Об устойчивости общины свидетельствуют и относительно невысокие темпы столыпинской реформы. Несмотря на то, что русская община как форма хозяйственной организации явно изжила себя к началу века, несмотря на усилия правительства прежней России в создании сравнительно благоприятной рыночной конъюнктуры, столыпинская реформа, если верить статистике, протекала медленно и не слишком успешно. Так, к январю 1916 года из общины выделилось 2 478 тысяч домохозяев с 16 916 тысячами десятин земли, что составляло всего 26 процентов от числа общинных дворов и около 15 процентов площади общинной земли [БСЭ. 1976, с.535]. Крестьяне в массе видели в общине социальную защиту, противодействовали разделу общинной земли, «и цель реформы П.А. Столыпина достигнута не была» [Александров. 1997, с.539].
Существует, правда, мнение, что столыпинская реформа абирала ход, поскольку к лету 1917 года 62,5 процента крестьянской земли находилось в частной собственности и личном владении, то есть не в общине [Селюнин.1988, с.185]. Но на основании одной этой цифры, даже если она верна, нельзя сделать вывод об успешности упомянутой реформы. Ведь и до нее значительные земельные площади находились во внеобщинном владении. Вся Прибалтика, Польша, Украина, Южная Россия, отчасти Белоруссия и Сибирь не знали, почти не знали или знали в очень ограниченной степени общинное землевладение. И если к этим землям присоединить участки, действительно выделенные из общины, упомянутый процент можно, вероятно, получить. Но чтобы уверенно говорить об успешности столыпинской реформы, надо ориентироваться не на общее количество земли, находящееся вне общины, а на количество хозяйств, вышедших из общины, и уменьшение общинной земли. А эти цифры не слишком велики.
Даже после Февральской буржуазной революции в России крестьяне не были готовы отказаться от общины.
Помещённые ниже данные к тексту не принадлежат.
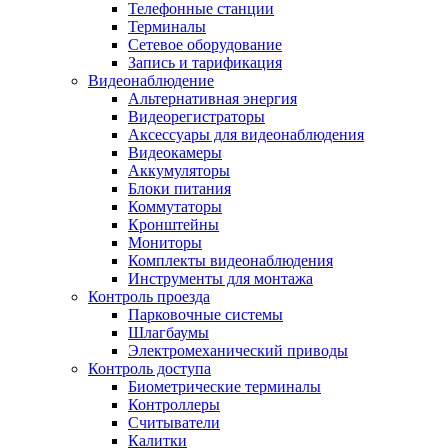
Телефонные станции
Терминалы
Сетевое оборудование
Запись и тарификация
Видеонаблюдение
Альтернативная энергия
Видеорегистраторы
Аксессуары для видеонаблюдения
Видеокамеры
Аккумуляторы
Блоки питания
Коммутаторы
Кронштейны
Мониторы
Комплекты видеонаблюдения
Инструменты для монтажа
Контроль проезда
Парковочные системы
Шлагбаумы
Электромеханический приводы
Контроль доступа
Биометрические терминалы
Контроллеры
Считыватели
Калитки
В мае 1917 года на Всероссийском съезде крестьян обсуждались два проекта землеустройства – проект кадетов (партии конституционных демократов) о передаче земли в частную собственность и эсеров (социалистов-революционеров) об «общенародной собственности». 80 процентов голосов получил второй проект. Первый крестьяне отвергали, мотивируя свое решение тем, что появятся кулаки-мироеды, сосед станет богаче [Сироткин. 1991].
Об устойчивости крестьянской общины как социального организма свидетельствует и процесс ее реформирования в Германии. Известно, что ликвидация общинного землевладения в Пруссии на основании указа 1821 года происходила с применением грубой силы, а крестьяне насильственно были поставлены в положение индивидуальных хозяев [Вебер. 1923, с.25]. А ведь германская марка была значительно более подготовлена ходом исторического процесса к изменению формы владения землей, чем русский мир, поскольку земля в ней была издавна поделена между крестьянскими дворами.
Существует ряд причин, способствующих устойчивости общины.
Причиной общего плана является привычка миллионов крестьян жить в ней. Невозможны быстрые смены привычных образцов деятельности и общения.
Причины более конкретного плана следующие:
Во-первых, поскольку одной из ее фундаментальных ценностей общины является человек как живое существо, в общине признана его значимость в этом качестве. Человек значим как «рот» или «едок» (это устойчивые единицы счета в крестьянской среде). Весь социальный механизм мира был подчинен обеспечению этого «рта» пищей. Выражаясь современным языком, человек «был социально защищен». Добровольно отказаться от этой защиты обычному человеку крайне трудно, даже если предположить, что отказ от нее, в конечном счете, выгоден ему и открывает для него более широкие перспективы.
Во-вторых, на основе признания равенства людей как живых существ община регулировалась весьма демократически. Любой человек в ее рамках мог претендовать на учет своих нужд и оказывать воздействие на любые мирские решения. Он мог также стремиться к достижению любой социальной роли в общине.
В-третьих, община представляла собой естественную референтную группу с насыщенной эмоциональной атмосферой. Люди, выросшие вместе и переключившиеся от совместных игр и забав к совместной работе и проведению досуга, не могли быть чужими друг другу. В любви или ненависти, но они оставались «своими» во взаимоотношениях, а их симпатии или антипатии равно «грели» человеческую душу, спасая ее от холода одиночества.
А. Зиновьев вкладывает в уста своего литературного героя, оказавшегося на Западе, следующие слова: «Я почти не переживаю потерю родственников и друзей, московской квартиры… Но мне ни днем ни ночью не дает покоя то, что я потерял коллектив… Любой какой-то наш (мой) коллектив… Здесь, на Западе, есть организации, которые очень похожи на советские коллективы, но … они не дают той защищенности индивиду и той душевной теплоты, какие есть в советских. Здесь корыстные интересы сильнее и острее. Люди холоднее и беспощаднее» [Зиновьев. 1991, с.202].